Matthias Knödler | |   Paulinenhof

Silvio Richter ist sinnesbehindert – gehörlos und sehbehindert – und lebt und arbeitet auf dem Paulinenhof.

Wenn man ihm begegnet, stellt man sehr schnell fest, dass er keinesfalls auf dem Abstellgleis steht. Auch Silvio Richter steht mitten im Leben, oft mit Gummistiefeln mitten im Schweinestall des Paulinenhofs. Hier ist er nämlich für die über 50 Ferkel und 10 Muttersauen sowie einen Eber zuständig und mitverantwortlich. Etwa vier Stunden pro Tag ist er mit Füttern, Misten, Einstreuen, Ferkel kontrollieren, etc. beschäftigt.
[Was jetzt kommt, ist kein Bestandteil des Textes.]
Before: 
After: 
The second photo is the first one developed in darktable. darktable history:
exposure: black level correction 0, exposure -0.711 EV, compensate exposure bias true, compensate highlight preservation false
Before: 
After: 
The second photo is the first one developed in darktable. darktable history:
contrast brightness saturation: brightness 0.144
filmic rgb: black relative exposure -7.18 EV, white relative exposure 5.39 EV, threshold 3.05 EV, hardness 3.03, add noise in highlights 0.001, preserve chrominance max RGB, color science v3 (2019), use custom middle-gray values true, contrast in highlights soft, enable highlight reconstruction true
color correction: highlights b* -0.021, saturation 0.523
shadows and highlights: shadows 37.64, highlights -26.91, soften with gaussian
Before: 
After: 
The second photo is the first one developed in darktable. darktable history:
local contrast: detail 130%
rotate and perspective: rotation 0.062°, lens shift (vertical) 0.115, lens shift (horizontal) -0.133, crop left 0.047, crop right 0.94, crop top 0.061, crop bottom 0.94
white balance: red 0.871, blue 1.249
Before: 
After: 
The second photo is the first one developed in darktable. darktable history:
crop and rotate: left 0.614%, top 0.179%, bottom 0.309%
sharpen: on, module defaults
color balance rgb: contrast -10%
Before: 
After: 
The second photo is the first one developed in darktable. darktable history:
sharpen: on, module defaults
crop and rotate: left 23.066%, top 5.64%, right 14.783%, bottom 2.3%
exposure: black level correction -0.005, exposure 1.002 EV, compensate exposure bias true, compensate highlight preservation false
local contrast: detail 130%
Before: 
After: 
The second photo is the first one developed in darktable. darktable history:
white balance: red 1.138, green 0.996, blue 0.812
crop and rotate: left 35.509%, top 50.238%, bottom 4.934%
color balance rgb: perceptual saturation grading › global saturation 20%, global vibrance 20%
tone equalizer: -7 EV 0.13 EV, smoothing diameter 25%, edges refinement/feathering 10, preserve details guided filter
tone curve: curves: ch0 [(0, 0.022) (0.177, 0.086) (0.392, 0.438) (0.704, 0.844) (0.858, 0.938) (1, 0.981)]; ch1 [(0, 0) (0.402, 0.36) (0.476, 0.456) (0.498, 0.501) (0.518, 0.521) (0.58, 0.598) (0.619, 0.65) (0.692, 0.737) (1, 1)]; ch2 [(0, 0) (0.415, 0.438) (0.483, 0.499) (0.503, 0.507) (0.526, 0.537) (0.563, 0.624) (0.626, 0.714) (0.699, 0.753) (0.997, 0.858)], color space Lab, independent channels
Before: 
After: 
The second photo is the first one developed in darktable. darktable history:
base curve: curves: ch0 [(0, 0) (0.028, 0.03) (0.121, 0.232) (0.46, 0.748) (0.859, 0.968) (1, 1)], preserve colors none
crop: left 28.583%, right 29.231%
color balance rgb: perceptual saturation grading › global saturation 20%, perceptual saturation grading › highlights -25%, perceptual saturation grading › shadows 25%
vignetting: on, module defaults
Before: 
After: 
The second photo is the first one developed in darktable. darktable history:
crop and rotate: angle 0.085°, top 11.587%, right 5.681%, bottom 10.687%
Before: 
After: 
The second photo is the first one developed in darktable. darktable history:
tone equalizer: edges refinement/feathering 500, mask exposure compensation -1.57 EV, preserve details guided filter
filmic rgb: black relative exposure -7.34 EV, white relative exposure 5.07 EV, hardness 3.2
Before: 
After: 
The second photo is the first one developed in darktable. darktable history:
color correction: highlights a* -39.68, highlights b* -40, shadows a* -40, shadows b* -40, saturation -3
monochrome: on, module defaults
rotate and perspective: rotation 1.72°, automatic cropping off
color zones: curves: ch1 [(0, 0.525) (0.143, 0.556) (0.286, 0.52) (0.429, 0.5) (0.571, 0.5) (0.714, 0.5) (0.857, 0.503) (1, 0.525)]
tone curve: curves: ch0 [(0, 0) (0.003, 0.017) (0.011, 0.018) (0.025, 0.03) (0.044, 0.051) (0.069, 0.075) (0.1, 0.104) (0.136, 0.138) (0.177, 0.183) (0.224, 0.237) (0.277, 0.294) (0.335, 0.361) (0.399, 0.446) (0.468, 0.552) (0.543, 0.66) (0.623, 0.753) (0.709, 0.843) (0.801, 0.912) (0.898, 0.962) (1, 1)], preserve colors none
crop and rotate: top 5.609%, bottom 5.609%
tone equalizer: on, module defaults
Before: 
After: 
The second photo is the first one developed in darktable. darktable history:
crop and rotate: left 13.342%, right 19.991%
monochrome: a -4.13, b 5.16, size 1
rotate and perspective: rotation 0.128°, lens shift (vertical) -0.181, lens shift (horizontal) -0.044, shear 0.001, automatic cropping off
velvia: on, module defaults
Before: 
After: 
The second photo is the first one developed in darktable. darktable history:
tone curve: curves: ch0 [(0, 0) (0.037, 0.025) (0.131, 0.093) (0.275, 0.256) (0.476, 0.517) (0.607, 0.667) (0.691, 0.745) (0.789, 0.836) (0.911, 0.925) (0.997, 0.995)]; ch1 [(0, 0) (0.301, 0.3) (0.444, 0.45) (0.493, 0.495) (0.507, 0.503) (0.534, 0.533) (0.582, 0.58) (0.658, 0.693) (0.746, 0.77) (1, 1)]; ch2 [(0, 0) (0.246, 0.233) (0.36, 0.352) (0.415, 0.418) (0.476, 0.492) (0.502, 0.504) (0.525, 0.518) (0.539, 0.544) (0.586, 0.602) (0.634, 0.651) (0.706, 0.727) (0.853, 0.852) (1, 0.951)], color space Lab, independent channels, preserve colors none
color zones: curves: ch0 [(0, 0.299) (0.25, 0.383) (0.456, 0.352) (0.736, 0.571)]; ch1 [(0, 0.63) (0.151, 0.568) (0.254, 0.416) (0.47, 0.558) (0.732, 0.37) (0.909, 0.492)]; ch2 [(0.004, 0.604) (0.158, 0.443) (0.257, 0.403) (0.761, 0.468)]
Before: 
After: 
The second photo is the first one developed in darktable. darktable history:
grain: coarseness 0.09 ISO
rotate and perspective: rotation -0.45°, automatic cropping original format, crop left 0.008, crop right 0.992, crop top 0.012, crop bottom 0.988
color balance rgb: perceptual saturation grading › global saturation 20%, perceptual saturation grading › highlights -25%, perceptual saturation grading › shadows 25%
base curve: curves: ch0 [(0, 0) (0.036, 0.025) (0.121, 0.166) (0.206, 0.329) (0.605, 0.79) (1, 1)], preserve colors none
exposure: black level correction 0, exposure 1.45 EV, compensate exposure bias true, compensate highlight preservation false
Seit Herbst 2003 ist der 19jährige Gehörlose auf dem Bauernhof, auf dem insgesamt 21 Menschen mit Behinderungen leben und arbeiten. Hofleiter Dietmar Oppenländer kann sich noch gut an den Vorstellungstermin von Silvio Richter bei ihm erinnern: „Silvio hatte noch ein paar weitere Arbeitsplätze angeschaut – nach Rücksprache mit seinen Eltern hat er sich aber sehr schnell für den Paulinenhof entschieden.“ Diese Entscheidung war wohl goldrichtig, denn Silvio Richter fühlt sich seit dem ersten Tag sehr wohl in seiner neuen Heimat. Zuvor hat er schon am Berufsbildungswerk Leipzig in die Ausbildung zum Gärtner reingeschnuppert, auf dem Paulinenhof gefällt ihm aber die Mischung aus draußen an der frischen Luft und mit Tieren arbeiten.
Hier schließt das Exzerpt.